Police call
BROADLY speaking, policing is the maintenance of law and order in a society by a civil force (or service, as South Africa prefers to have it).
This is a vital task: any society needs crime to be detected and prevented and public order to be maintained if it is to function properly.
The consequences of failure are ghastly. Corruption flourishes, crime multiplies, vigilantism takes hold, protests frequently turn violent and citizens quietly begin arming themselves.
All of these symptoms of dysfunctional policing are, of course, present to some degree – sometimes alarmingly – in South Africa today.
And barely a week passes by without fresh confirmation that the South African Police Service is not in great shape.

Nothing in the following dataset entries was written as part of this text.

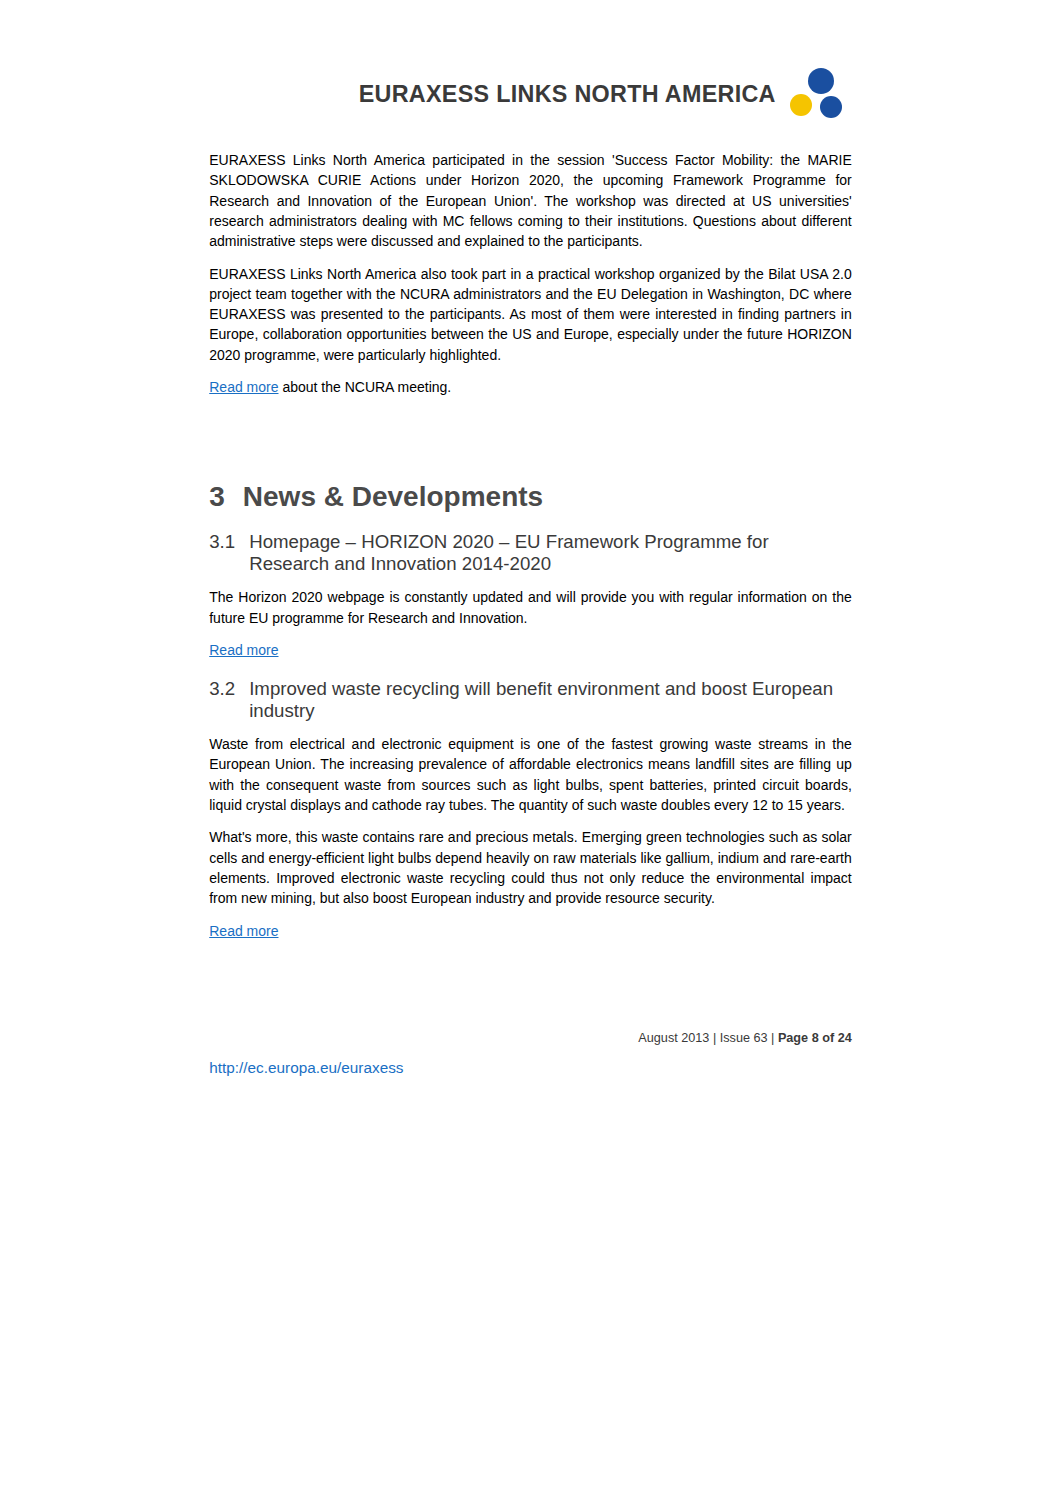EURAXESS LINKS NORTH AMERICA
EURAXESS Links North America participated in the session 'Success Factor Mobility: the MARIE SKLODOWSKA CURIE Actions under Horizon 2020, the upcoming Framework Programme for Research and Innovation of the European Union'. The workshop was directed at US universities' research administrators dealing with MC fellows coming to their institutions. Questions about different administrative steps were discussed and explained to the participants.
EURAXESS Links North America also took part in a practical workshop organized by the Bilat USA 2.0 project team together with the NCURA administrators and the EU Delegation in Washington, DC where EURAXESS was presented to the participants. As most of them were interested in finding partners in Europe, collaboration opportunities between the US and Europe, especially under the future HORIZON 2020 programme, were particularly highlighted.
Read more about the NCURA meeting.
3 News & Developments
3.1 Homepage – HORIZON 2020 – EU Framework Programme for Research and Innovation 2014-2020
The Horizon 2020 webpage is constantly updated and will provide you with regular information on the future EU programme for Research and Innovation.
Read more
3.2 Improved waste recycling will benefit environment and boost European industry
Waste from electrical and electronic equipment is one of the fastest growing waste streams in the European Union. The increasing prevalence of affordable electronics means landfill sites are filling up with the consequent waste from sources such as light bulbs, spent batteries, printed circuit boards, liquid crystal displays and cathode ray tubes. The quantity of such waste doubles every 12 to 15 years.
What's more, this waste contains rare and precious metals. Emerging green technologies such as solar cells and energy-efficient light bulbs depend heavily on raw materials like gallium, indium and rare-earth elements. Improved electronic waste recycling could thus not only reduce the environmental impact from new mining, but also boost European industry and provide resource security.
Read more
August 2013 | Issue 63 | Page 8 of 24
http://ec.europa.eu/euraxess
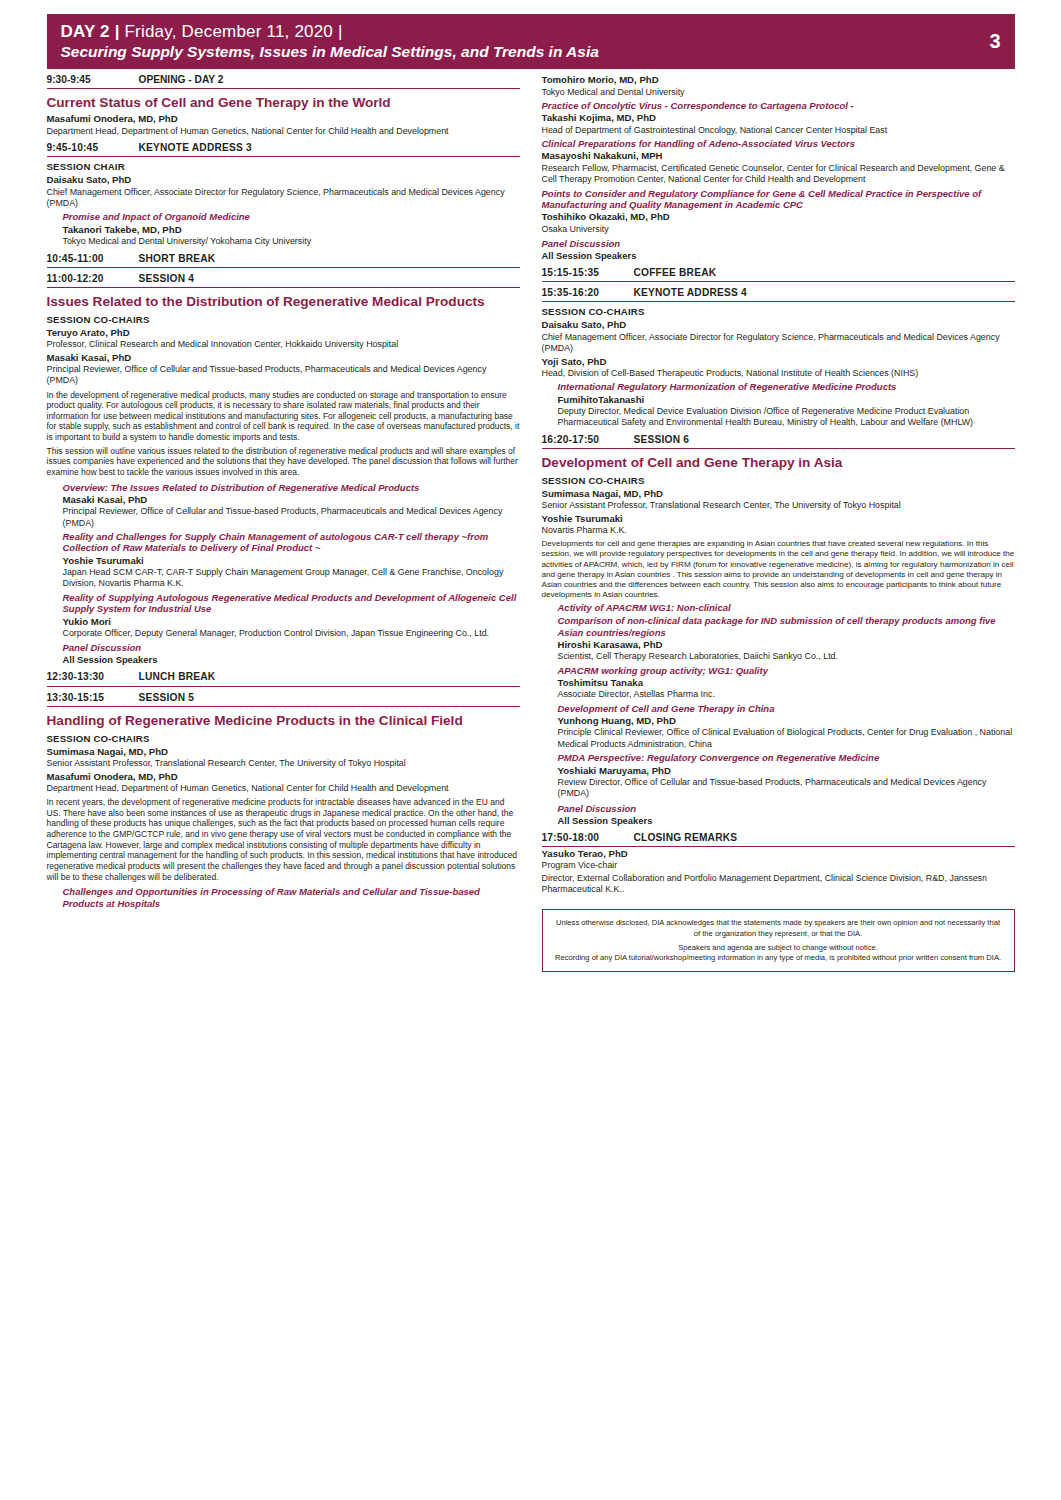DAY 2 | Friday, December 11, 2020 |
Securing Supply Systems, Issues in Medical Settings, and Trends in Asia
3
9:30-9:45
OPENING - DAY 2
Current Status of Cell and Gene Therapy in the World
Masafumi Onodera, MD, PhD
Department Head, Department of Human Genetics, National Center for Child Health and Development
9:45-10:45
KEYNOTE ADDRESS 3
SESSION CHAIR
Daisaku Sato, PhD
Chief Management Officer, Associate Director for Regulatory Science, Pharmaceuticals and Medical Devices Agency (PMDA)
Promise and Inpact of Organoid Medicine
Takanori Takebe, MD, PhD
Tokyo Medical and Dental University/ Yokohama City University
10:45-11:00
SHORT BREAK
11:00-12:20
SESSION 4
Issues Related to the Distribution of Regenerative Medical Products
SESSION CO-CHAIRS
Teruyo Arato, PhD
Professor, Clinical Research and Medical Innovation Center, Hokkaido University Hospital
Masaki Kasai, PhD
Principal Reviewer, Office of Cellular and Tissue-based Products, Pharmaceuticals and Medical Devices Agency (PMDA)
In the development of regenerative medical products, many studies are conducted on storage and transportation to ensure product quality. For autologous cell products, it is necessary to share isolated raw materials, final products and their information for use between medical institutions and manufacturing sites. For allogeneic cell products, a manufacturing base for stable supply, such as establishment and control of cell bank is required. In the case of overseas manufactured products, it is important to build a system to handle domestic imports and tests.
This session will outline various issues related to the distribution of regenerative medical products and will share examples of issues companies have experienced and the solutions that they have developed. The panel discussion that follows will further examine how best to tackle the various issues involved in this area.
Overview: The Issues Related to Distribution of Regenerative Medical Products
Masaki Kasai, PhD
Principal Reviewer, Office of Cellular and Tissue-based Products, Pharmaceuticals and Medical Devices Agency (PMDA)
Reality and Challenges for Supply Chain Management of autologous CAR-T cell therapy ~from Collection of Raw Materials to Delivery of Final Product ~
Yoshie Tsurumaki
Japan Head SCM CAR-T, CAR-T Supply Chain Management Group Manager, Cell & Gene Franchise, Oncology Division, Novartis Pharma K.K.
Reality of Supplying Autologous Regenerative Medical Products and Development of Allogeneic Cell Supply System for Industrial Use
Yukio Mori
Corporate Officer, Deputy General Manager, Production Control Division, Japan Tissue Engineering Co., Ltd.
Panel Discussion
All Session Speakers
12:30-13:30
LUNCH BREAK
13:30-15:15
SESSION 5
Handling of Regenerative Medicine Products in the Clinical Field
SESSION CO-CHAIRS
Sumimasa Nagai, MD, PhD
Senior Assistant Professor, Translational Research Center, The University of Tokyo Hospital
Masafumi Onodera, MD, PhD
Department Head, Department of Human Genetics, National Center for Child Health and Development
In recent years, the development of regenerative medicine products for intractable diseases have advanced in the EU and US. There have also been some instances of use as therapeutic drugs in Japanese medical practice. On the other hand, the handling of these products has unique challenges, such as the fact that products based on processed human cells require adherence to the GMP/GCTCP rule, and in vivo gene therapy use of viral vectors must be conducted in compliance with the Cartagena law. However, large and complex medical institutions consisting of multiple departments have difficulty in implementing central management for the handling of such products. In this session, medical institutions that have introduced regenerative medical products will present the challenges they have faced and through a panel discussion potential solutions will be to these challenges will be deliberated.
Challenges and Opportunities in Processing of Raw Materials and Cellular and Tissue-based Products at Hospitals
Tomohiro Morio, MD, PhD
Tokyo Medical and Dental University
Practice of Oncolytic Virus - Correspondence to Cartagena Protocol -
Takashi Kojima, MD, PhD
Head of Department of Gastrointestinal Oncology, National Cancer Center Hospital East
Clinical Preparations for Handling of Adeno-Associated Virus Vectors
Masayoshi Nakakuni, MPH
Research Fellow, Pharmacist, Certificated Genetic Counselor, Center for Clinical Research and Development, Gene & Cell Therapy Promotion Center, National Center for Child Health and Development
Points to Consider and Regulatory Compliance for Gene & Cell Medical Practice in Perspective of Manufacturing and Quality Management in Academic CPC
Toshihiko Okazaki, MD, PhD
Osaka University
Panel Discussion
All Session Speakers
15:15-15:35
COFFEE BREAK
15:35-16:20
KEYNOTE ADDRESS 4
SESSION CO-CHAIRS
Daisaku Sato, PhD
Chief Management Officer, Associate Director for Regulatory Science, Pharmaceuticals and Medical Devices Agency (PMDA)
Yoji Sato, PhD
Head, Division of Cell-Based Therapeutic Products, National Institute of Health Sciences (NIHS)
International Regulatory Harmonization of Regenerative Medicine Products
FumihitoTakanashi
Deputy Director, Medical Device Evaluation Division /Office of Regenerative Medicine Product Evaluation Pharmaceutical Safety and Environmental Health Bureau, Ministry of Health, Labour and Welfare (MHLW)
16:20-17:50
SESSION 6
Development of Cell and Gene Therapy in Asia
SESSION CO-CHAIRS
Sumimasa Nagai, MD, PhD
Senior Assistant Professor, Translational Research Center, The University of Tokyo Hospital
Yoshie Tsurumaki
Novartis Pharma K.K.
Developments for cell and gene therapies are expanding in Asian countries that have created several new regulations. In this session, we will provide regulatory perspectives for developments in the cell and gene therapy field. In addition, we will introduce the activities of APACRM, which, led by FIRM (forum for innovative regenerative medicine), is aiming for regulatory harmonization in cell and gene therapy in Asian countries . This session aims to provide an understanding of developments in cell and gene therapy in Asian countries and the differences between each country. This session also aims to encourage participants to think about future developments in Asian countries.
Activity of APACRM WG1: Non-clinical
Comparison of non-clinical data package for IND submission of cell therapy products among five Asian countries/regions
Hiroshi Karasawa, PhD
Scientist, Cell Therapy Research Laboratories, Daiichi Sankyo Co., Ltd.
APACRM working group activity; WG1: Quality
Toshimitsu Tanaka
Associate Director, Astellas Pharma Inc.
Development of Cell and Gene Therapy in China
Yunhong Huang, MD, PhD
Principle Clinical Reviewer, Office of Clinical Evaluation of Biological Products, Center for Drug Evaluation , National Medical Products Administration, China
PMDA Perspective: Regulatory Convergence on Regenerative Medicine
Yoshiaki Maruyama, PhD
Review Director, Office of Cellular and Tissue-based Products, Pharmaceuticals and Medical Devices Agency (PMDA)
Panel Discussion
All Session Speakers
17:50-18:00
CLOSING REMARKS
Yasuko Terao, PhD
Program Vice-chair
Director, External Collaboration and Portfolio Management Department, Clinical Science Division, R&D, Janssesn Pharmaceutical K.K..
Unless otherwise disclosed, DIA acknowledges that the statements made by speakers are their own opinion and not necessarily that of the organization they represent, or that the DIA.
Speakers and agenda are subject to change without notice.
Recording of any DIA tutorial/workshop/meeting information in any type of media, is prohibited without prior written consent from DIA.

The most striking of these was the Marikana massacre, now the subject of a judicial commission of inquiry. Whatever the judge finds the causes to be, part of the responsibility for the bloodshed on that ignominious day must lie with a failure of policing: it is inconceivable that a well-trained and functioning police service needs to resort to such action.
Newspaper readers are frequently regaled with depressing fare about poor training of officers and apparently senseless deployment of police resources. For example, only 3.3 percent of SAPS members have been trained to deal with sexual offences, which have reached plague-like levels in this country.
Residents of certain areas have lost faith in their local police. The Social Justice Coalition has, for example, documented the many problems facing Khayelitsha residents seeking help from their local police.
And yesterday this newspaper reported on the Auditor-General’s staggering finding that nearly 60 percent of crimes reported to SAPS 10111 call centres that should have resulted in dockets being opened were not properly registered.
All the indications are that disastrous political appointments of police commissioners and neglect in this key portfolio have brought policing close to meltdown.
If this is not prevented – through significant, urgent and direct leadership – the consequences will be counted in blood.